# [Exercise requirements]
1. In the bio-oil asphalt paper, by how much did the thermal expansion coefficient of asphalt at 298 K drop after aging?
2. According to the bio-oil asphalt paper, why did asphalt recycling technology draw more attention during 1970 to 1989? Explain in one to three sentences.
3. Carry on the bio-oil asphalt paper's introduction from its final sentence.
[[ Provided passage open ]]
Evaluation of Thermal-Mechanical Properties of Bio-Oil Regenerated Aged Asphalt

Abstract

Different proportions of bio-oil (5, 10, 15, and 20 wt%) were added into aged asphalt for its regeneration. Molecular dynamic simulations were used to measure the thermal and mechanical performances of bio-oil regenerated aged asphalt (BRAA). A new, simplified BRAA model was built to calculate the specific heat capacity, thermal expansion coefficient, elastic constant, shear modulus, bulk modulus, and Young’s modulus. Simulation results showed that the thermal expansion coefficient (CTE α) of asphalt at 298 K decreased by 10% after aging. Bio-oil of 5 wt% could make the CTE α restore to the original level of base asphalt, while the addition of bio-oil would further decrease the specific heat capacity of aged asphalt. The shear modulus (G), Young’s modulus (K) and bulk modulus (E) of asphalt increased after aging and decreased with the increasing amount of bio-oil. According to the calculated E/G value, the ductility of aged asphalt increased by 6.0% with the addition of 10 wt% bio-oil, while over 15 wt% bio-oil would make the ductility of BRAA decrease. In summary, the regeneration effects of bio-oil to the thermal expansion coefficient, flexibility, and ductility of aged asphalt had been proven, while excessive bio-oil would decrease the thermal stability of asphalt.

1. Introduction

Asphalt mixture is a common pavement material. It provides a comfortable driving environment for vehicles. However, the pavement performance of asphalt mixture constantly decreases during service process. One of the key reasons is that asphalt, as a binder, is gradually aging under the influence of oxygen and ultraviolet [1,2,3]. In order to recycle and reuse the aged asphalt, a considerable amount of research has been done on the regeneration of aged asphalt. In 1915, asphalt recycling technology was first explored by American Warren Bother who reused the aged asphalt by heating waste asphalt mixture [4]. After 1956, due to the initial formation of the US domestic high-grade road network, the price of petroleum crude oil rose rapidly [5]. During the period from 1970 to 1989, the global oil crisis occurred and crude oil price continued to rise. The cost of new asphalt pavement increased greatly, thus, people paid more attention to asphalt recycling technology. Regarding the recycling mechanism of aged asphalt, the regeneration of aged asphalt can be considered as the reverse process of asphalt aging. By means of adding specific substances, the composition of asphalt is adjusted to reverse its performance and return to an appropriate state that can be reused [6,7,8]. Not only rheological properties but also changes in structure were considered as the indicators for the evaluation of asphalt regeneration effect. More testing methods, such as NMR, were used to investigate the additive’s effects on aged asphalt [9].
[[ Provided passage closed ]]
[[ Data records open ]]
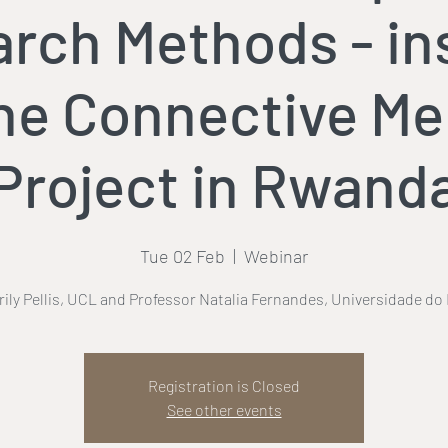
rch Methods - in
he Connective M
Project in Rwand
Tue 02 Feb
  |  
Webinar
rrily Pellis, UCL and Professor Natalia Fernandes, Universidade do
Registration is Closed
See other events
[[ Data records closed ]]
# [Task-by-task answers]
1. It decreased by 10%.

2. A global oil crisis during that period kept raising crude oil prices. This greatly increased the cost of new asphalt pavement, so recycling aged asphalt became more appealing.

3.
Bio-oil is extracted from waste wood under 500 °C through thermal pyrolysis [10,11,12]. It has been a recently considered modifier applied to asphalt [13,14]. The main ingredient of bio-oil is close to petroleum asphalt, which makes bio-oil compatible with asphalt. Extensive research has been done to investigate the properties of bio-oil modified asphalt [15,16,17]. Williams [18] studied the physical and chemical properties of bio-oil and the physic-chemical behavior during thermal cracking. Yang [19] prepared the bio-oil modified asphalt and evaluated its properties. Guarin [20] investigated the rheological and chemical characterization of bio-oil modified asphalt and compared effects of several bio-oil materials in modification. The indices of viscosity, rutting and fatigue factors of bio-asphalt were investigated [21] and the optimal bio-asphalt production process was eventually determined by orthogonal experimental method. It has been proven that bio-oil could improve the diffusion and rheological properties of asphalt. Although research has been done with respects to the rheological, chemical or constructional properties of bio-asphalt [22,23], there is little in the way of literature introducing the regeneration effect of bio-oil recycled aged asphalt.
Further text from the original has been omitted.